PROBLEM DETAILS — Go through the data below and gather each line containing "this".

Transcribed page contents:
###

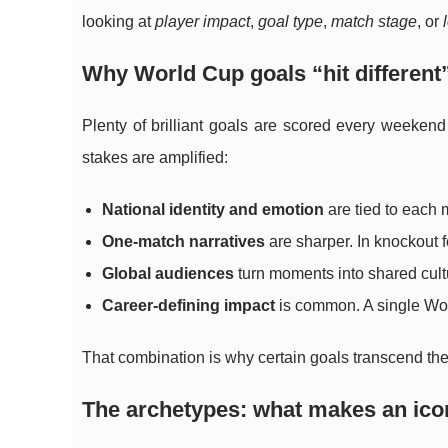
looking at
player impact
,
goal type
,
match stage
, or
Why World Cup goals “hit different
Plenty of brilliant goals are scored every weekend
stakes are amplified:
National identity and emotion
are tied to each 
One-match narratives
are sharper. In knockout f
Global audiences
turn moments into shared cult
Career-defining impact
is common. A single Worl
That combination is why certain goals transcend the 
The archetypes: what makes an ico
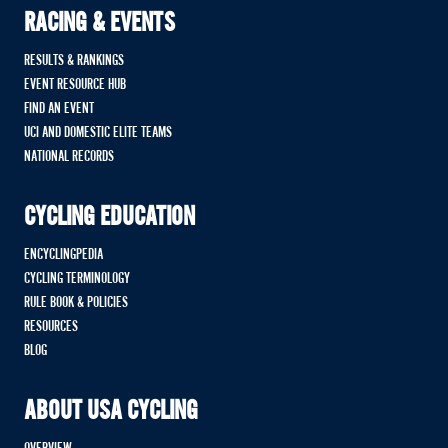
RACING & EVENTS
RESULTS & RANKINGS
EVENT RESOURCE HUB
FIND AN EVENT
UCI AND DOMESTIC ELITE TEAMS
NATIONAL RECORDS
CYCLING EDUCATION
ENCYCLINGPEDIA
CYCLING TERMINOLOGY
RULE BOOK & POLICIES
RESOURCES
BLOG
ABOUT USA CYCLING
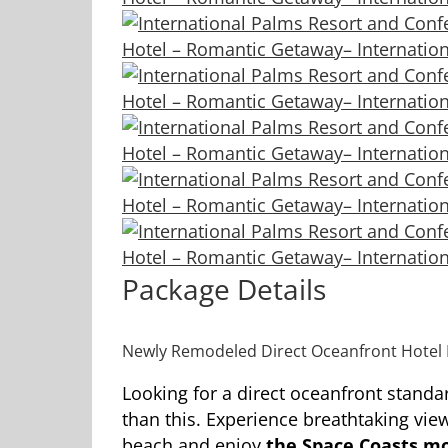
Package Details
Newly Remodeled Direct Oceanfront Hotel 
Looking for a direct oceanfront standa
than this. Experience breathtaking view
beach and enjoy
the Space Coasts mo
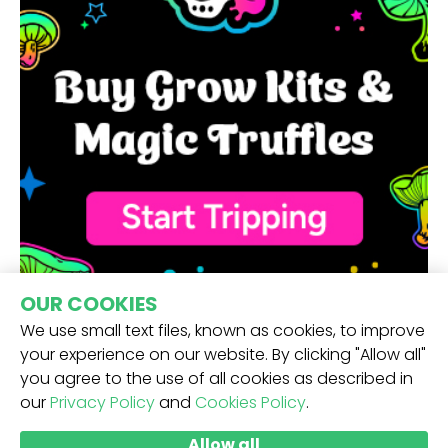
OUR COOKIES
We use small text files, known as cookies, to improve
your experience on our website. By clicking "Allow all"
you agree to the use of all cookies as described in
our
Privacy Policy
and
Cookies Policy
.
RECEIVE OUR NEWSLETTER -
Allow all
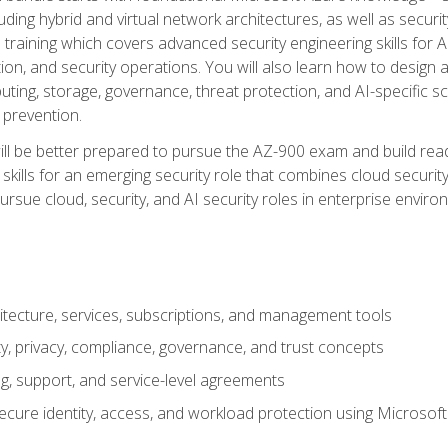
ding hybrid and virtual network architectures, as well as security
training which covers advanced security engineering skills for 
on, and security operations. You will also learn how to design a
ting, storage, governance, threat protection, and AI-specific sc
 prevention.
ll be better prepared to pursue the AZ-900 exam and build readi
our skills for an emerging security role that combines cloud secur
ursue cloud, security, and AI security roles in enterprise envir
itecture, services, subscriptions, and management tools
y, privacy, compliance, governance, and trust concepts
g, support, and service-level agreements
cure identity, access, and workload protection using Microsoft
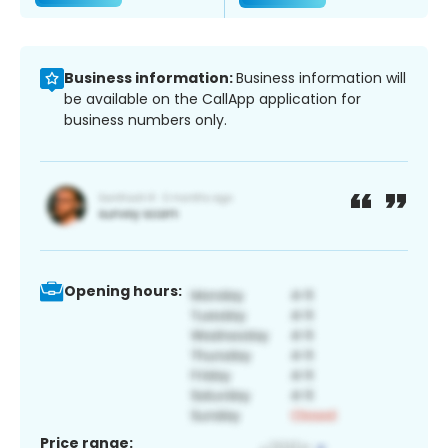
Business information:
Business information will
be available on the CallApp application for
business numbers only.
Opening hours:
Price range:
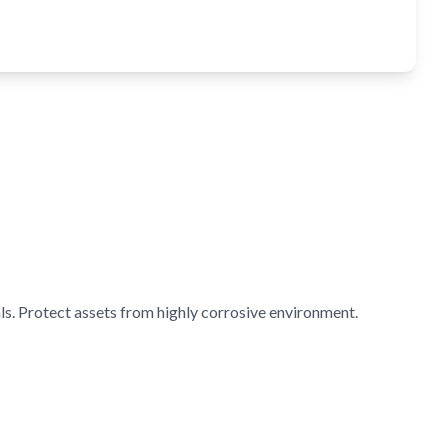
s. Protect assets from highly corrosive environment.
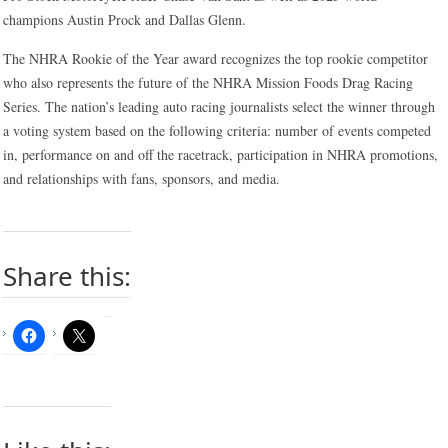
champions Austin Prock and Dallas Glenn.
The NHRA Rookie of the Year award recognizes the top rookie competitor
who also represents the future of the NHRA Mission Foods Drag Racing
Series. The nation’s leading auto racing journalists select the winner through
a voting system based on the following criteria: number of events competed
in, performance on and off the racetrack, participation in NHRA promotions,
and relationships with fans, sponsors, and media.
Share this:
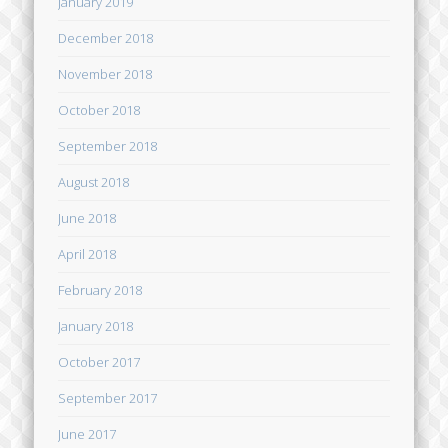
January 2019
December 2018
November 2018
October 2018
September 2018
August 2018
June 2018
April 2018
February 2018
January 2018
October 2017
September 2017
June 2017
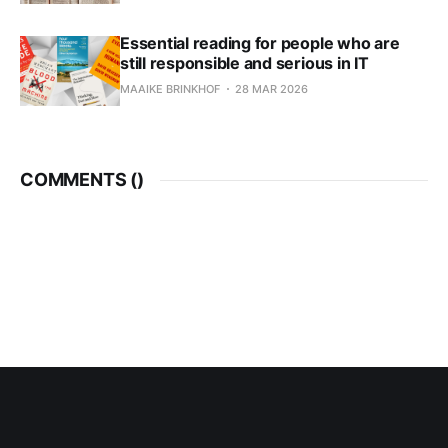
Essential reading for people who are
still responsible and serious in IT
MAAIKE BRINKHOF
28 MAR 2026
COMMENTS (
)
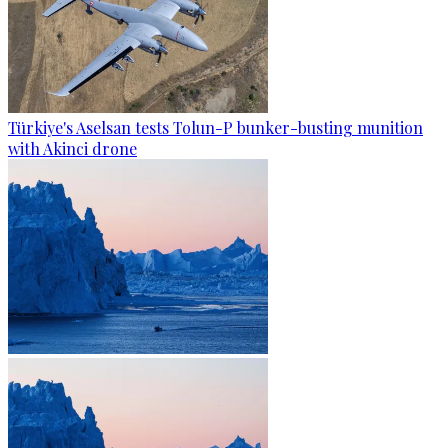
Türkiye's Aselsan tests Tolun-P bunker-busting munition
with Akinci drone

###

FINISHED TASK —
than this. Experience breathtaking view
Share this:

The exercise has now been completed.